'''

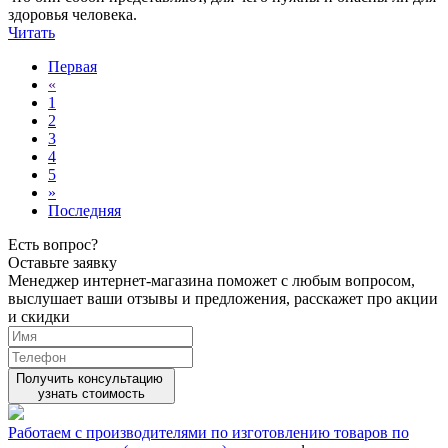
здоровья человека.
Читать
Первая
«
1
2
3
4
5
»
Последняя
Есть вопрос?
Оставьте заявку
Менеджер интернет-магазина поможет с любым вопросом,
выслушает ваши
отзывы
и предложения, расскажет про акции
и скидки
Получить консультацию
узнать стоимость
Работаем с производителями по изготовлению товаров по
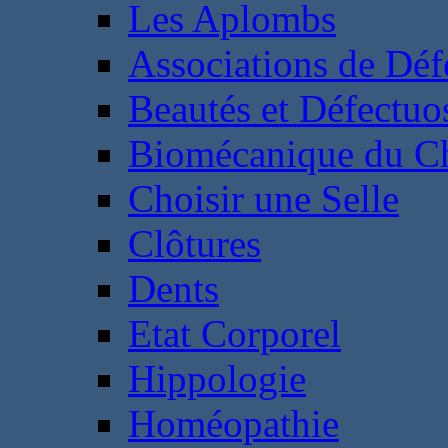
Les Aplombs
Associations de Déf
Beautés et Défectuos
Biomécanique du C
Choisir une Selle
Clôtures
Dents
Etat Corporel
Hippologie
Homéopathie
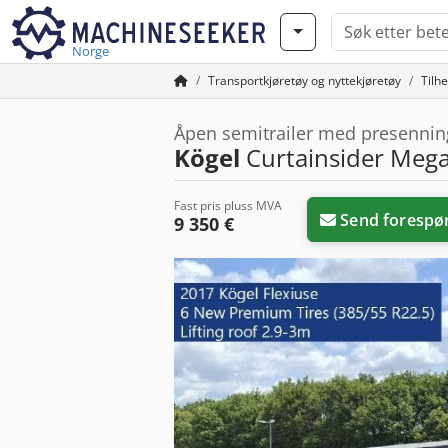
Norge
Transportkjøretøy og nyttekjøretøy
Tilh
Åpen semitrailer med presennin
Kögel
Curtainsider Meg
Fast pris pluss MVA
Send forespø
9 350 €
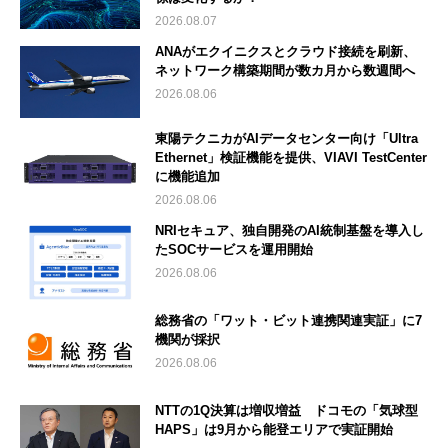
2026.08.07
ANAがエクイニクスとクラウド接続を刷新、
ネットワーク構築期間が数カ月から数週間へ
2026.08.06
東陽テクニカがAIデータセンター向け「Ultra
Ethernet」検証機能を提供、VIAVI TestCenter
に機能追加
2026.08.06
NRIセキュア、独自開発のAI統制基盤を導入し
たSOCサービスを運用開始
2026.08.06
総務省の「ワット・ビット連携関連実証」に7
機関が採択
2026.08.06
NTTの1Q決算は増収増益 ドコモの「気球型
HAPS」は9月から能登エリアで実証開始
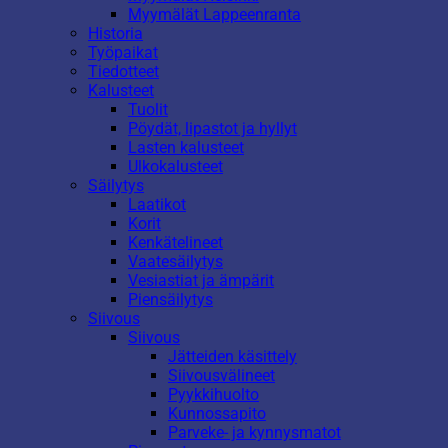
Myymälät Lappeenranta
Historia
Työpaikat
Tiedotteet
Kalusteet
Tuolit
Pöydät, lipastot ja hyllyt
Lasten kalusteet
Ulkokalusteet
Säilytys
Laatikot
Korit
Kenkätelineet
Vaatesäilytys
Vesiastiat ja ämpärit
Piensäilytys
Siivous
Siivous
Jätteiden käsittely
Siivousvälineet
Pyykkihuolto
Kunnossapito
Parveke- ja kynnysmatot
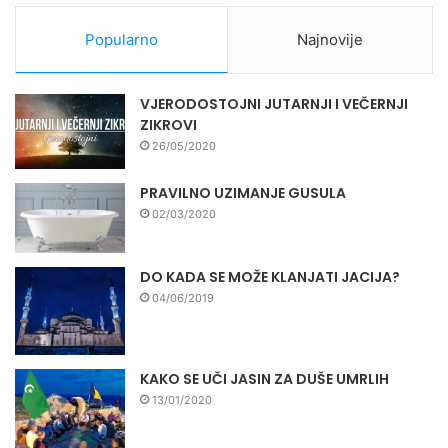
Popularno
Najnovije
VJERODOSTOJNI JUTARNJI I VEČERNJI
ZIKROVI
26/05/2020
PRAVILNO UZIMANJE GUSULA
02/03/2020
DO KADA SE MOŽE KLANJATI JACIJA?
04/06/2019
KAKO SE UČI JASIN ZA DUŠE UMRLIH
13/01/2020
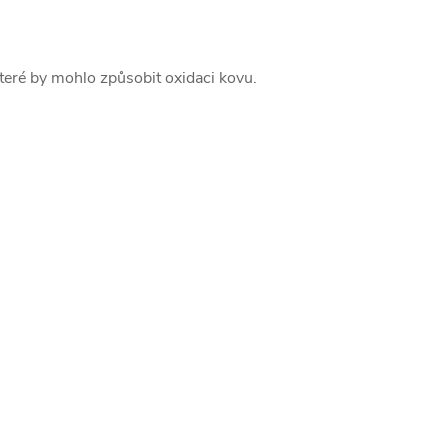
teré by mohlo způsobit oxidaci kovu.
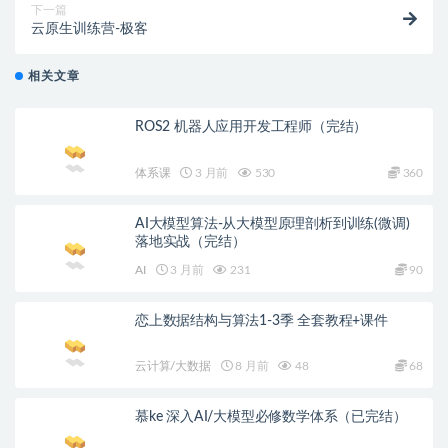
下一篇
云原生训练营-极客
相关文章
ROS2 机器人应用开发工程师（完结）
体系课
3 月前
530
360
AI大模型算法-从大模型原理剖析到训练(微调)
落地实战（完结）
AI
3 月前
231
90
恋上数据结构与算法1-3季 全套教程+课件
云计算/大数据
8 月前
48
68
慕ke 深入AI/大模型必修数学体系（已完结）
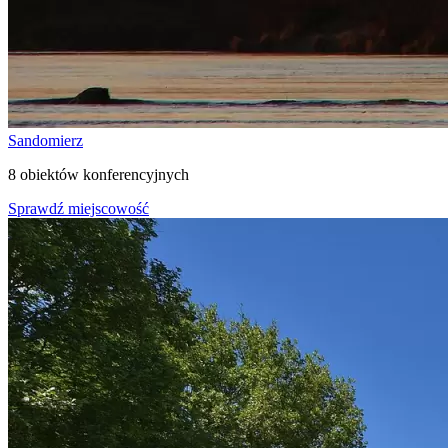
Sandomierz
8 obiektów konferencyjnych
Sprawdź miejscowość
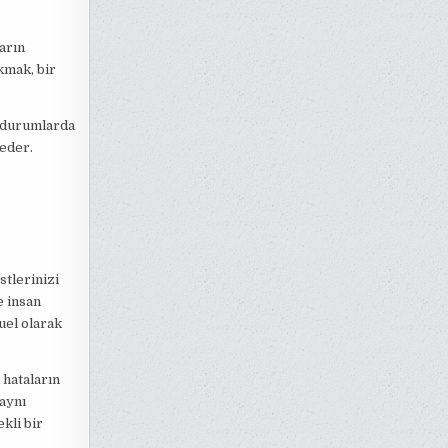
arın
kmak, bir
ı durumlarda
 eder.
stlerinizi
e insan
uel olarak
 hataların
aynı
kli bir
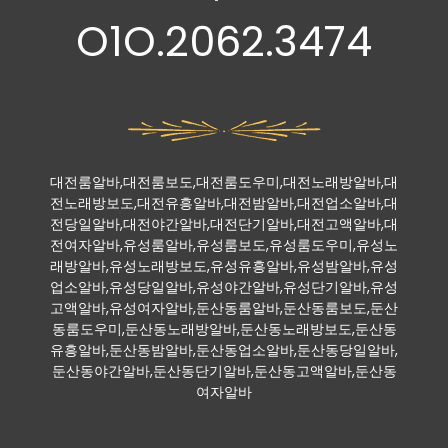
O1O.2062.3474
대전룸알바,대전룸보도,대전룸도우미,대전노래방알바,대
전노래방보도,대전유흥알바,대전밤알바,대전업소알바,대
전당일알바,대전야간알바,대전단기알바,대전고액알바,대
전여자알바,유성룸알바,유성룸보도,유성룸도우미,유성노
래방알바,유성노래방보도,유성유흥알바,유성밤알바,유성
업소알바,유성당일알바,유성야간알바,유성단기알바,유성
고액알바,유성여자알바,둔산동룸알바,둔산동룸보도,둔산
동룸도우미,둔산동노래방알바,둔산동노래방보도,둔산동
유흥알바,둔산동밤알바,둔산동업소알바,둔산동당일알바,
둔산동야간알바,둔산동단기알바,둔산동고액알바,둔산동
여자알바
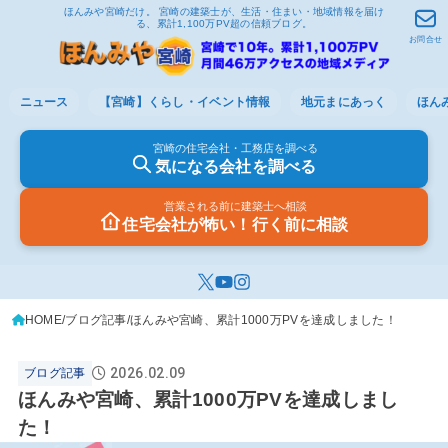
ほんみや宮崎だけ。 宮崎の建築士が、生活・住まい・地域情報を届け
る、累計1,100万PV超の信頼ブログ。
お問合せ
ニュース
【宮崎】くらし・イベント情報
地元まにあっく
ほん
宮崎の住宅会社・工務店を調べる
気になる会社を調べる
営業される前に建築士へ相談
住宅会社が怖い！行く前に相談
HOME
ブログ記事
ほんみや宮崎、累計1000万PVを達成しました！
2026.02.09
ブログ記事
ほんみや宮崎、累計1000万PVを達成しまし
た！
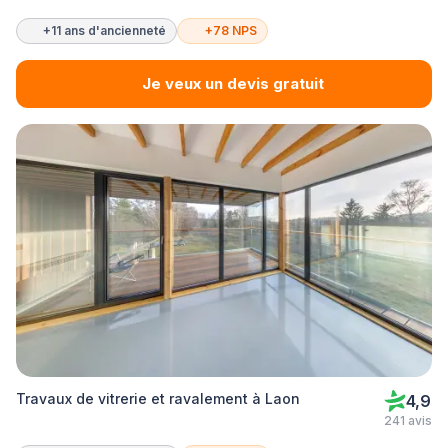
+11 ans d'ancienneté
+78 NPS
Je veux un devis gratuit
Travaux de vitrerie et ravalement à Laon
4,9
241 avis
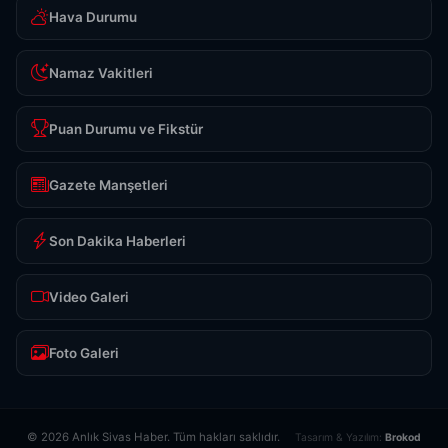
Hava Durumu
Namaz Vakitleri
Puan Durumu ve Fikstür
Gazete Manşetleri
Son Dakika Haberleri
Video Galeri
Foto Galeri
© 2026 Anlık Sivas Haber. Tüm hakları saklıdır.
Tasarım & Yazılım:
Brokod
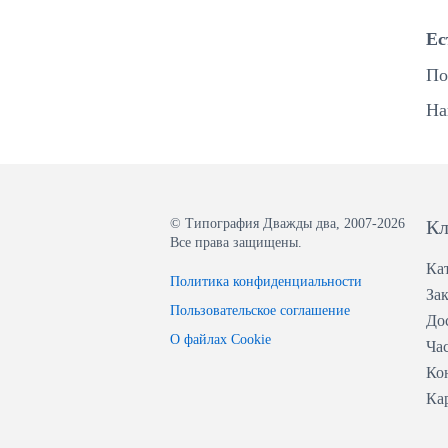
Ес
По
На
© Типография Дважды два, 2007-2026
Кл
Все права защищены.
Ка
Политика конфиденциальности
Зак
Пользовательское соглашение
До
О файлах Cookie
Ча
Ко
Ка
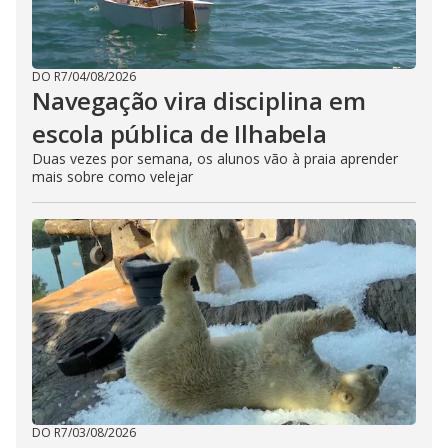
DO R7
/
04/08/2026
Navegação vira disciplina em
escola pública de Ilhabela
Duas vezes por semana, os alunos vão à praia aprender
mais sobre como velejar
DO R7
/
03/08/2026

'''

● **EXERCISE REQUIREMENTS**:
Set down word for word, from the line that contains "宮崎の住宅会社・工務店を調べる" to the end of the listing above, every line and no picture.

● **EXERCISE OUTPUT**:
宮崎の住宅会社・工務店を調べる
気になる会社を調べる
営業される前に建築士へ相談
住宅会社が怖い！行く前に相談
HOME
ブログ記事
ほんみや宮崎、累計1000万PVを達成しました！
2026.02.09
ブログ記事
ほんみや宮崎、累計1000万PVを達成しまし
た！
+11 ans d'ancienneté
+78 NPS
Je veux un devis gratuit
Travaux de vitrerie et ravalement à Laon
4,9
241 avis
Hava Durumu
Namaz Vakitleri
Puan Durumu ve Fikstür
Gazete Manşetleri
Son Dakika Haberleri
Video Galeri
Foto Galeri
© 2026 Anlık Sivas Haber. Tüm hakları saklıdır.
Tasarım & Yazılım:
Brokod
Ес
По
На
© Типография Дважды два, 2007-2026
Кл
Все права защищены.
Ка
Политика конфиденциальности
Зак
Пользовательское соглашение
До
О файлах Cookie
Ча
Ко
Ка
DO R7
/
04/08/2026
Navegação vira disciplina em
escola pública de Ilhabela
Duas vezes por semana, os alunos vão à praia aprender
mais sobre como velejar
DO R7
/
03/08/2026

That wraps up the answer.